One source said: “There are no transcripts of calls or WhatsApp conversations on the internet. It doesn’t exist in the quantity needed to train such a model.”
Unit 8200 started recruiting experts from private tech companies in October 2023 as reservists. Ori Goshen, co-CEO and co-founder of the Israeli tech company AI21 Labs, confirmed that his employees participated in the project during their reserve duty.
The challenge for Unit 8200 was to “collect all the (spoken Arabic) text the unit has ever had and put it into a centralized place,” a source said, adding that the model’s training data eventually consisted of about 100 billion words.
Another source familiar with the project said the communications analyzed and fed to the training model included conversations in Lebanese and Palestinian dialects.
Goshen explained the benefits of LLMs for intelligence agencies but added that “these are probabilistic models — you give them a prompt or a question, and they generate something that looks like magic, but often the answer makes no sense.”
Zach Campbell, a senior surveillance researcher at Human Rights Watch, called such AI tools “guessing machines.”
He said: “Ultimately, these guesses can end up being used to incriminate people.”
Campbell and Nadim Nashif, director and founder of the Palestinian digital rights and advocacy group 7amleh, also raised concerns about the collection of data and its use in training the AI tool.

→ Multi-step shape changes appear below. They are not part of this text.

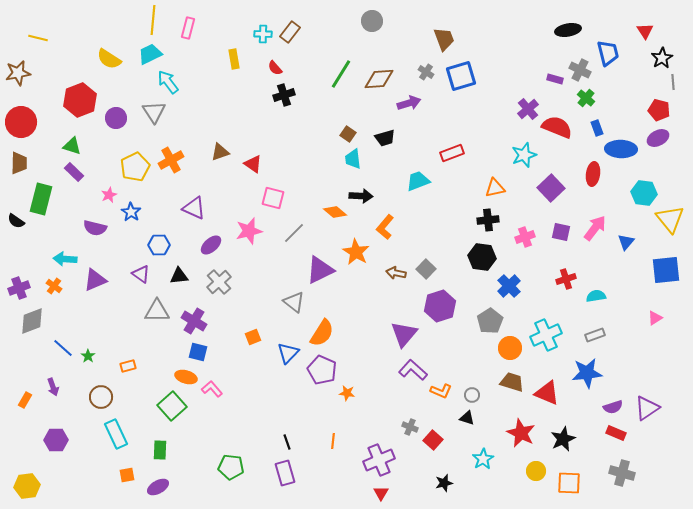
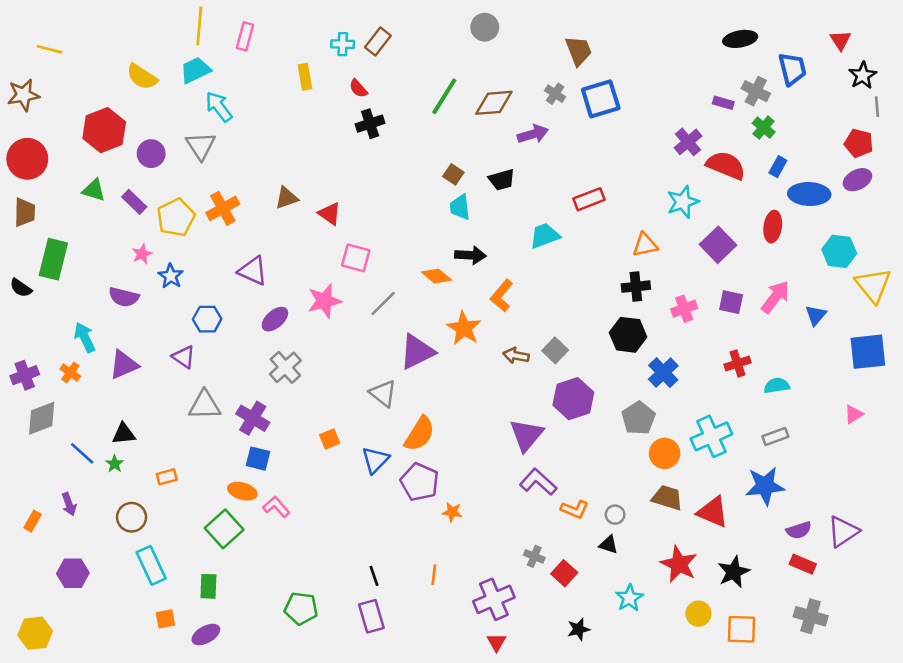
blue rectangle: (597, 128) -> (778, 167), turned 49
purple rectangle: (74, 172) -> (134, 202), moved
cyan arrow: (65, 259) -> (85, 337), turned 60
black triangle: (179, 276) -> (124, 434), moved

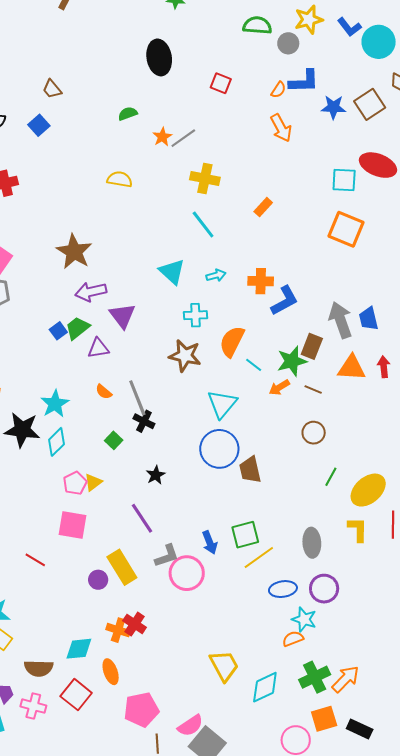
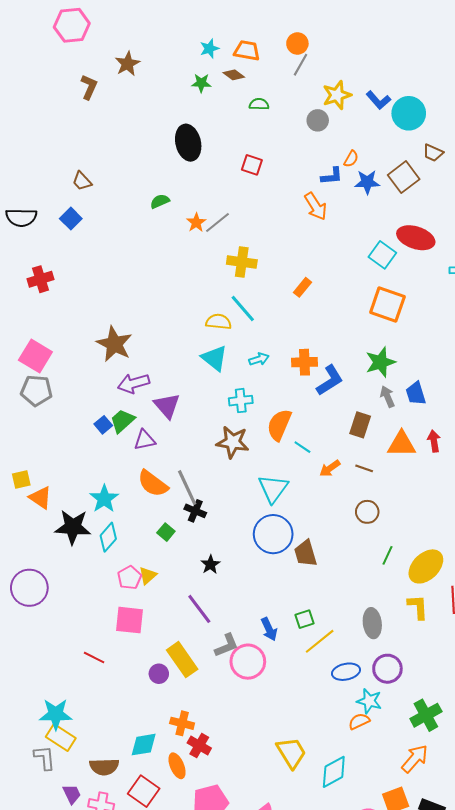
green semicircle: (257, 25) -> (259, 104), moved, size x0.7
blue L-shape: (304, 81) -> (332, 176), moved, size x0.7
orange semicircle: (278, 90) -> (351, 159), moved
yellow semicircle: (120, 179) -> (219, 322), moved
cyan square: (344, 180) -> (382, 255), turned 36
gray arrow: (340, 320) -> (387, 397), size x0.6
green star: (292, 361) -> (380, 362), moved
orange semicircle: (104, 392) -> (153, 484), size x1.8
green square: (245, 535) -> (304, 619), size x0.7
red cross: (135, 624) -> (199, 746), moved
green cross: (315, 677) -> (426, 715), moved

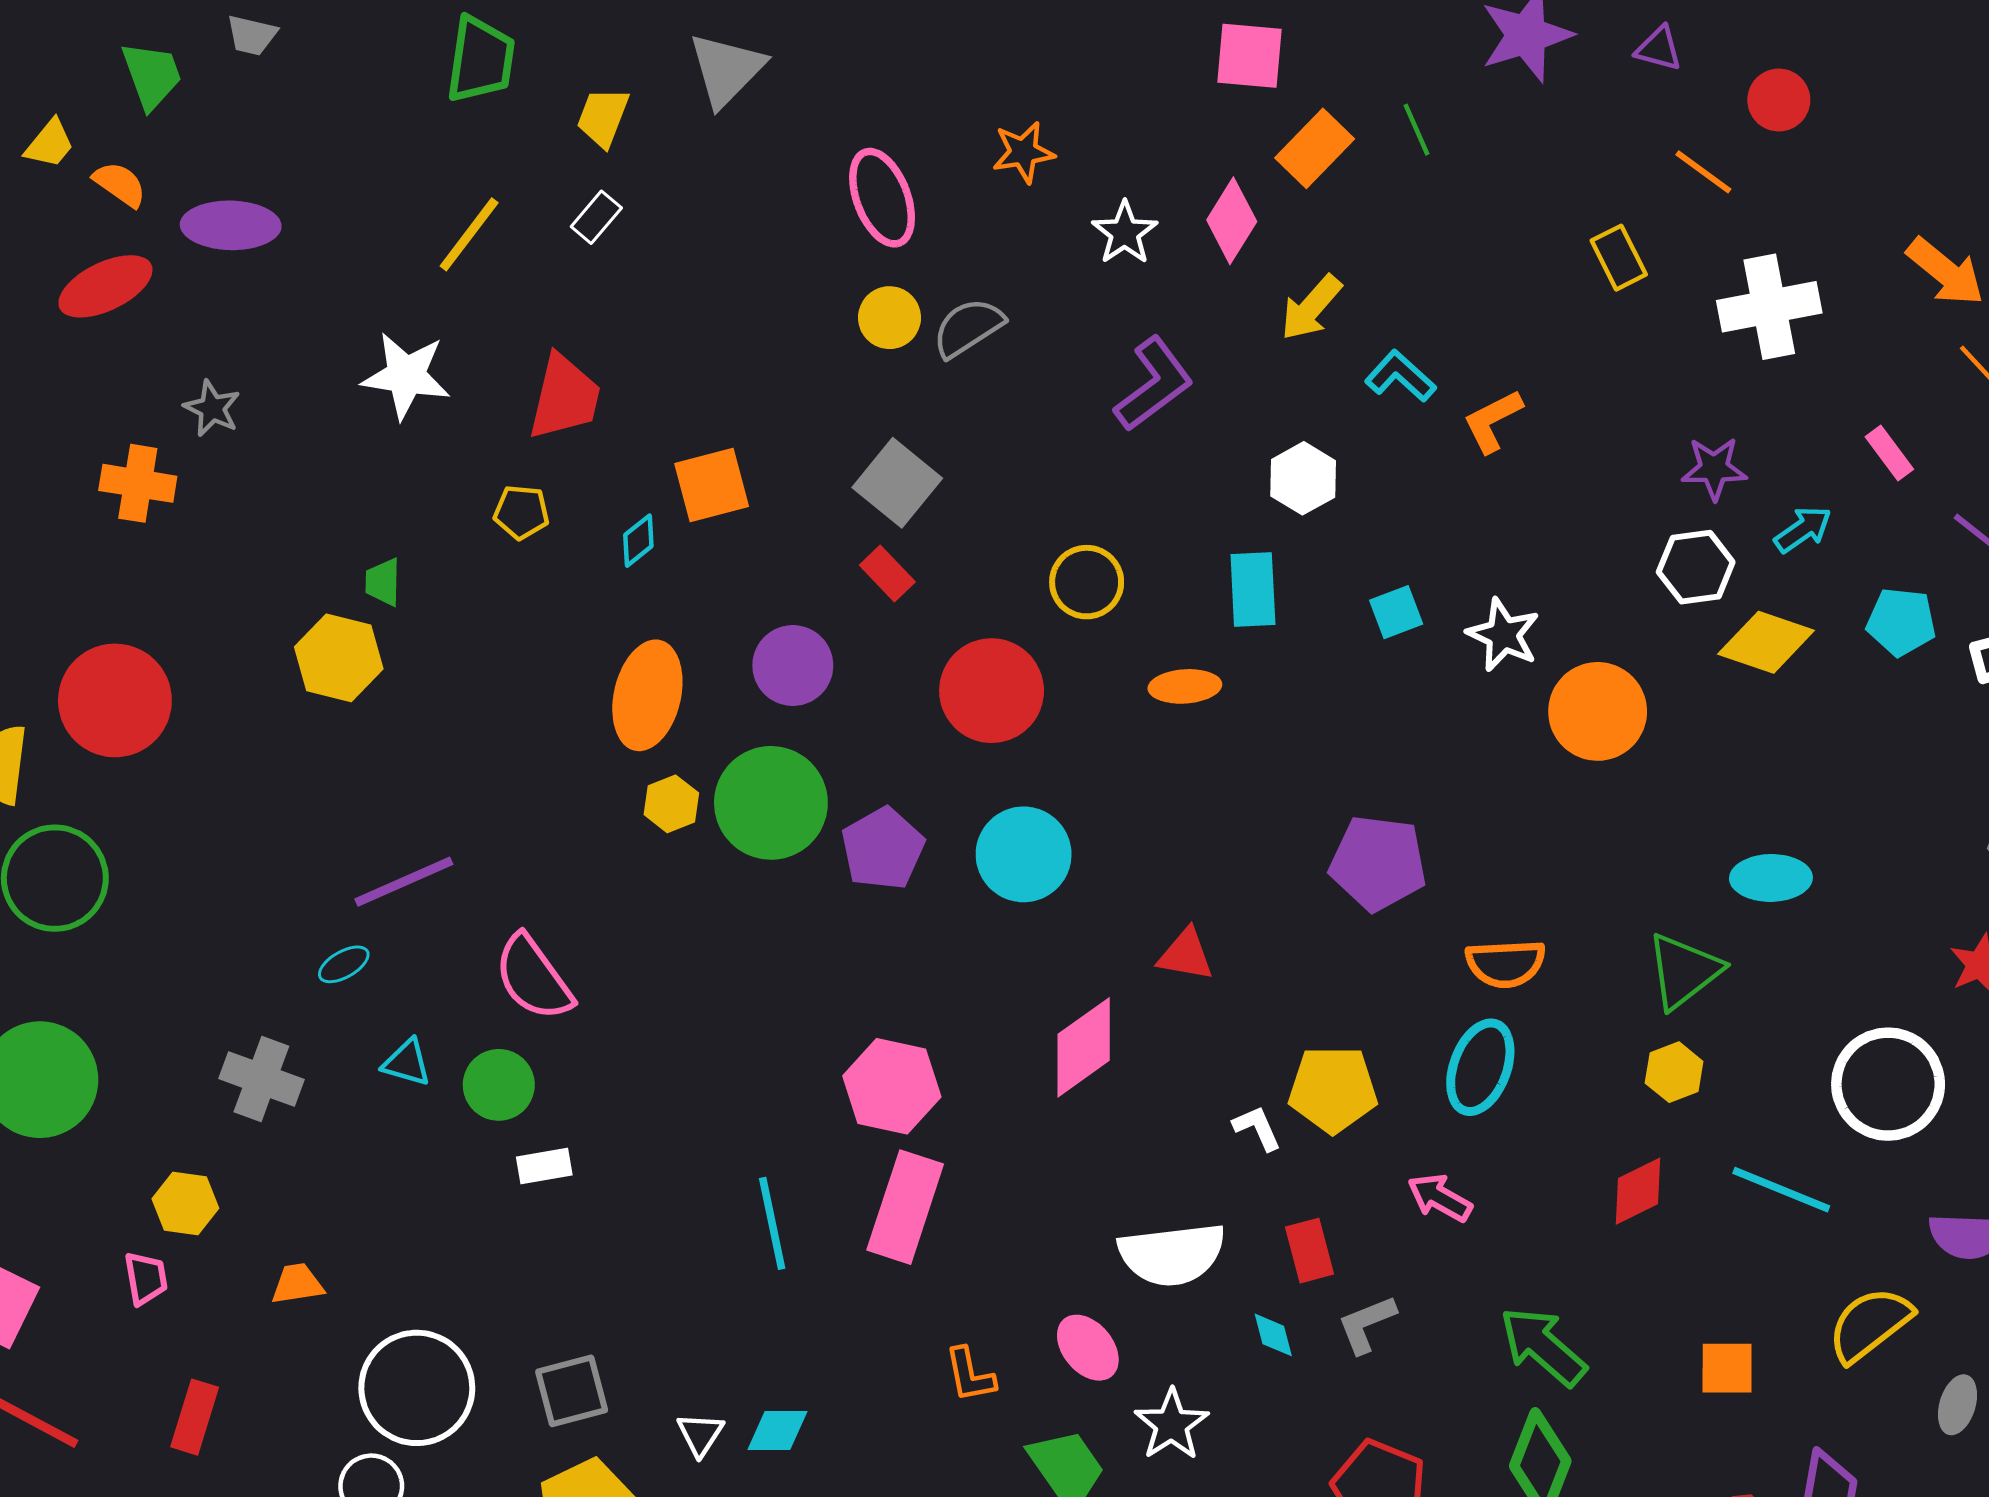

Campbell said: “We are talking about highly personal information, taken from people who are not suspected of any crime, to train a tool that could later help establish suspicion.”
Nashif said: “Palestinians have become subjects in Israel’s laboratory to develop these techniques and weaponize AI, all for the purpose of maintaining (an) apartheid and occupation regime where these technologies are being used to dominate a people, to control their lives.
“This is a grave and continuous violation of Palestinian digital rights, which are human rights.”